(Material to process)

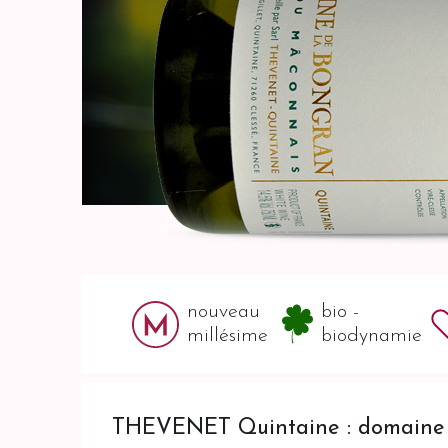
nouveau
bio -
millésime
biodynamie
THEVENET Quintaine : domaine d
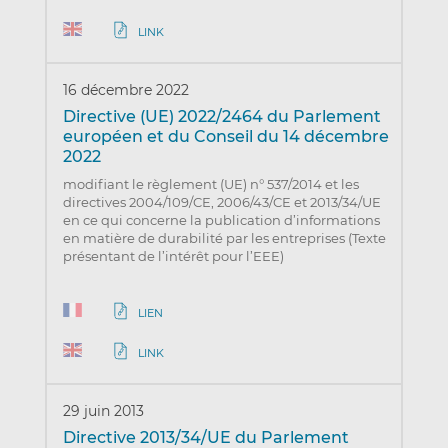
LINK
16 décembre 2022
Directive (UE) 2022/2464 du Parlement
européen et du Conseil du 14 décembre
2022
modifiant le règlement (UE) n° 537/2014 et les
directives 2004/109/CE, 2006/43/CE et 2013/34/UE
en ce qui concerne la publication d’informations
en matière de durabilité par les entreprises (Texte
présentant de l’intérêt pour l’EEE)
LIEN
LINK
29 juin 2013
Directive 2013/34/UE du Parlement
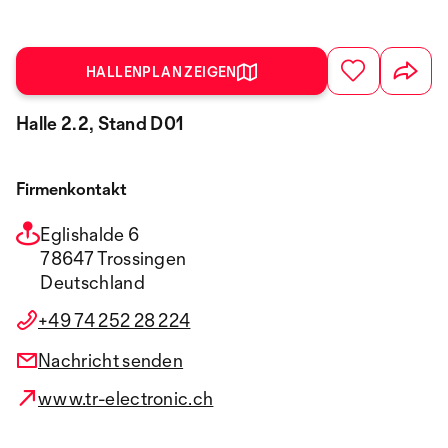
HALLENPLAN ZEIGEN
Halle 2.2, Stand D01
Firmenkontakt
Eglishalde 6
78647 Trossingen
Deutschland
+49 74 252 28 224
Nachricht senden
www.tr-electronic.ch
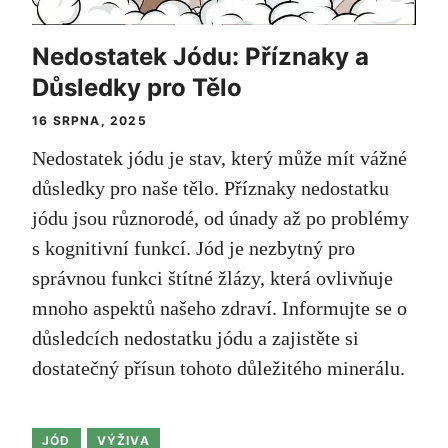
Nedostatek Jódu: Příznaky a
Důsledky pro Tělo
16 SRPNA, 2025
Nedostatek jódu je stav, který může mít vážné
důsledky pro naše tělo. Příznaky nedostatku
jódu jsou různorodé, od únady až po problémy
s kognitivní funkcí. Jód je nezbytný pro
správnou funkci štítné žlázy, která ovlivňuje
mnoho aspektů našeho zdraví. Informujte se o
důsledcích nedostatku jódu a zajistěte si
dostatečný přísun tohoto důležitého minerálu.
JÓD
VÝŽIVA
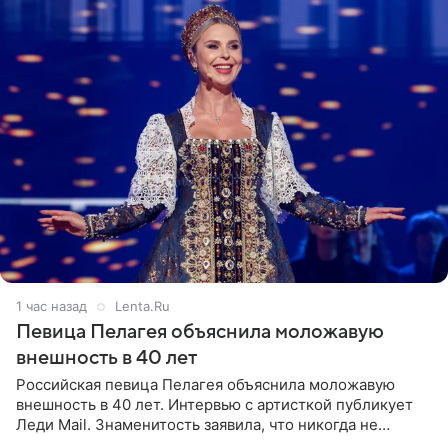
1 час назад
Lenta.Ru
Певица Пелагея объяснила моложавую
внешность в 40 лет
Российская певица Пелагея объяснила моложавую
внешность в 40 лет. Интервью с артисткой публикует
Леди Mail. Знаменитость заявила, что никогда не
прибегала к филлерам. При этом она регулярно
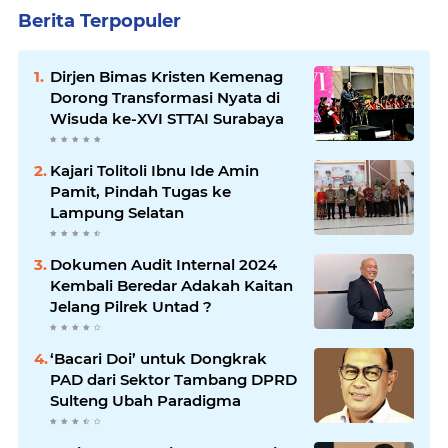
Berita Terpopuler
Dirjen Bimas Kristen Kemenag
Dorong Transformasi Nyata di
Wisuda ke-XVI STTAI Surabaya
Kajari Tolitoli Ibnu Ide Amin
Pamit, Pindah Tugas ke
Lampung Selatan
Dokumen Audit Internal 2024
Kembali Beredar Adakah Kaitan
Jelang Pilrek Untad ?
‘Bacari Doi’ untuk Dongkrak
PAD dari Sektor Tambang DPRD
Sulteng Ubah Paradigma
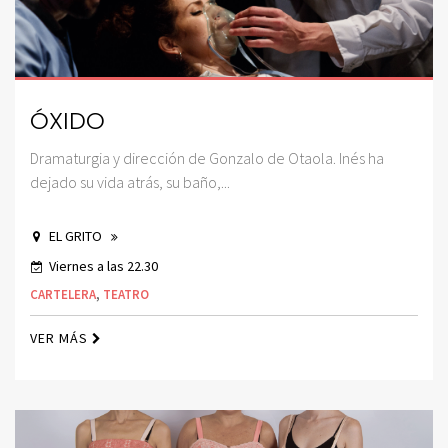
ÓXIDO
Dramaturgia y dirección de Gonzalo de Otaola. Inés ha
dejado su vida atrás, su baño,...
EL GRITO
Viernes a las 22.30
CARTELERA
,
TEATRO
VER MÁS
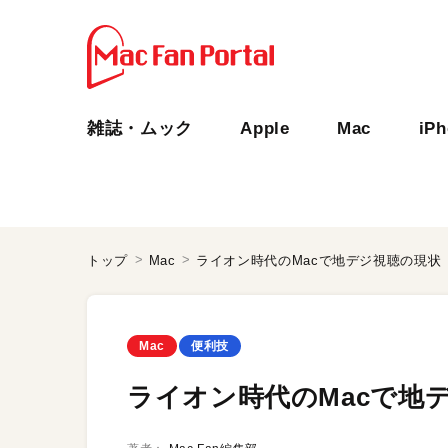
雑誌・ムック
Apple
Mac
iP
トップ
Mac
ライオン時代のMacで地デジ視聴の現状
Mac
便利技
ライオン時代のMacで地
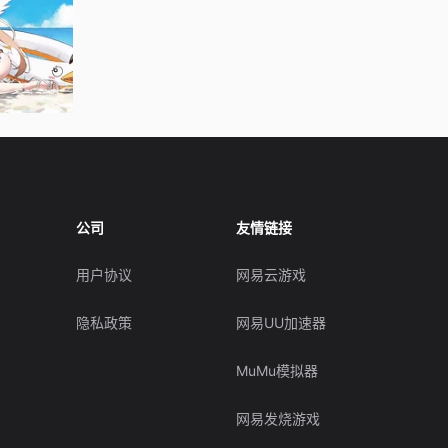
公司
友情链接
用户协议
网易云游戏
隐私政策
网易UU加速器
MuMu模拟器
网易发烧游戏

(End Material to process)

# [Your assignment]
Any images must be left out; transcribe the rest of the material exactly.

# [Answer box]
nouveau
bio -
millésime
biodynamie
THEVENET Quintaine : domaine d
LINK
16 décembre 2022
Directive (UE) 2022/2464 du Parlement
européen et du Conseil du 14 décembre
2022
modifiant le règlement (UE) n° 537/2014 et les
directives 2004/109/CE, 2006/43/CE et 2013/34/UE
en ce qui concerne la publication d’informations
en matière de durabilité par les entreprises (Texte
présentant de l’intérêt pour l’EEE)
LIEN
LINK
29 juin 2013
Directive 2013/34/UE du Parlement
HALLENPLAN ZEIGEN
Halle 2.2, Stand D01
Firmenkontakt
Eglishalde 6
78647 Trossingen
Deutschland
+49 74 252 28 224
Nachricht senden
www.tr-electronic.ch
Nedostatek Jódu: Příznaky a
Důsledky pro Tělo
16 SRPNA, 2025
Nedostatek jódu je stav, který může mít vážné
důsledky pro naše tělo. Příznaky nedostatku
jódu jsou různorodé, od únady až po problémy
s kognitivní funkcí. Jód je nezbytný pro
správnou funkci štítné žlázy, která ovlivňuje
mnoho aspektů našeho zdraví. Informujte se o
důsledcích nedostatku jódu a zajistěte si
dostatečný přísun tohoto důležitého minerálu.
JÓD
VÝŽIVA
1 час назад
Lenta.Ru
Певица Пелагея объяснила моложавую
внешность в 40 лет
Российская певица Пелагея объяснила моложавую
внешность в 40 лет. Интервью с артисткой публикует
Леди Mail. Знаменитость заявила, что никогда не
прибегала к филлерам. При этом она регулярно
Berita Terpopuler
Dirjen Bimas Kristen Kemenag
Dorong Transformasi Nyata di
Wisuda ke-XVI STTAI Surabaya
Kajari Tolitoli Ibnu Ide Amin
Pamit, Pindah Tugas ke
Lampung Selatan
Dokumen Audit Internal 2024
Kembali Beredar Adakah Kaitan
Jelang Pilrek Untad ?
‘Bacari Doi’ untuk Dongkrak
PAD dari Sektor Tambang DPRD
Sulteng Ubah Paradigma
ÓXIDO
Dramaturgia y dirección de Gonzalo de Otaola. Inés ha
dejado su vida atrás, su baño,...
EL GRITO
Viernes a las 22.30
CARTELERA
,
TEATRO
VER MÁS
雑誌・ムック
Apple
Mac
iP
トップ
Mac
ライオン時代のMacで地デジ視聴の現状
Mac
便利技
ライオン時代のMacで地
公司
友情链接
用户协议
网易云游戏
隐私政策
网易UU加速器
MuMu模拟器
网易发烧游戏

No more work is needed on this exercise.